# importation playlist ipod



## yannix (23 Février 2009)

Hello,

je sais que ce sujet a été traité maintes et maintes fois, mais j'ai un soucis et je ne trouve pas la solution : j'ai utilisé des supers logiciels de transfert de musique depuis ipod vers itunes (ipod access, ipod.itunes,ipod viewver ...)
Le problème, c'est que soit il faut copier les playlists les unes après les autres, soit le soft copie les playlist mais du coup je me retrouve avec de magnifiques noms de fichiers du style ATGHUK.mp3 ...

Il y a t il une solution qui permette d'importer une playlist avec création d'un dossier du même nom de la playlist et les mp3 bien nommés?

Merci pour votre aide

Yannick


----------



## tantoillane (23 Février 2009)

La réponse est oui.

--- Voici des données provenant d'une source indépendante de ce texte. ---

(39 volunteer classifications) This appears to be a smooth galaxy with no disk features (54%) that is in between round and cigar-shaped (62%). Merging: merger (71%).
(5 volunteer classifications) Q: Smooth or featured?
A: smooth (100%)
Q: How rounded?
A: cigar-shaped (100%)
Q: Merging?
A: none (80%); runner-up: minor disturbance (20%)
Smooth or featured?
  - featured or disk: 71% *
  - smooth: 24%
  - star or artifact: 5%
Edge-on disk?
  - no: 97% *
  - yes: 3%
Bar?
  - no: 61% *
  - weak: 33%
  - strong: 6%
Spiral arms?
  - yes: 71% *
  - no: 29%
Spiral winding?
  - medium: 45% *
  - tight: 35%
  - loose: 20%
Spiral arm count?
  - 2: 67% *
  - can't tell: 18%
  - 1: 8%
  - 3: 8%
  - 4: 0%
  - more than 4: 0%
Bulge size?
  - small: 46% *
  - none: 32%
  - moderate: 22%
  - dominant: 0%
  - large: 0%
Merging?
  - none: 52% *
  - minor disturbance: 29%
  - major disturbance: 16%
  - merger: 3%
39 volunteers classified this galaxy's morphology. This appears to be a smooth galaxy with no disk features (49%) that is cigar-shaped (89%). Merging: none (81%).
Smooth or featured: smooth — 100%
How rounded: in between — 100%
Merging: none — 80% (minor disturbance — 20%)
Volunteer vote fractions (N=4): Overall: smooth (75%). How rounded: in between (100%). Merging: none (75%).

J'ai trouvé ce soft en cherchant sur ce forum. Plus moyen de me souvenir du nom, mais je me rappelle que c'était un shareware donc il fallait cliquer sur un message toutes les 50 musiques importées. Mais sinon il a marché nickel. 

Regarde sur http://www.versiontracker.com/ c'est la que je l'avais téléchargé.


----------



## yannix (23 Février 2009)

arf merci pour ta réponse, en route pour le st graal!)


----------



## yannix (23 Février 2009)

ipodcopy?


----------



## yannix (23 Février 2009)

ben non c'est pareil il me copie un nom de fichier mp3 tout bizarre...


----------



## tantoillane (23 Février 2009)

yannix a dit:


> arf merci pour ta réponse, en route pour le st graal!)



arf, il suffit de faire une recherche sur VersionTracker avec iPod comme mot clef. Ensuite tu lis en travers toutes les descriptions (en gris) et en 5 minutes tu en trouves quelques-uns (il doit y en avoir d'autre).

Tu as quoi comme iPod ?

http://www.versiontracker.com/dyn/moreinfo/macosx/199894
http://www.versiontracker.com/dyn/moreinfo/macosx/27353
*http://www.versiontracker.com/dyn/moreinfo/macosx/23390* excellent mais pas avec un iPod touch
http://www.versiontracker.com/dyn/moreinfo/macosx/32235
http://www.versiontracker.com/dyn/moreinfo/macosx/30994


edit : en fait VersionTracker à même un catégorie spéciale pour ce type de soft iTunes - iPod Backup/Copy Software 

edit2 : le soft c'est Music rescue


----------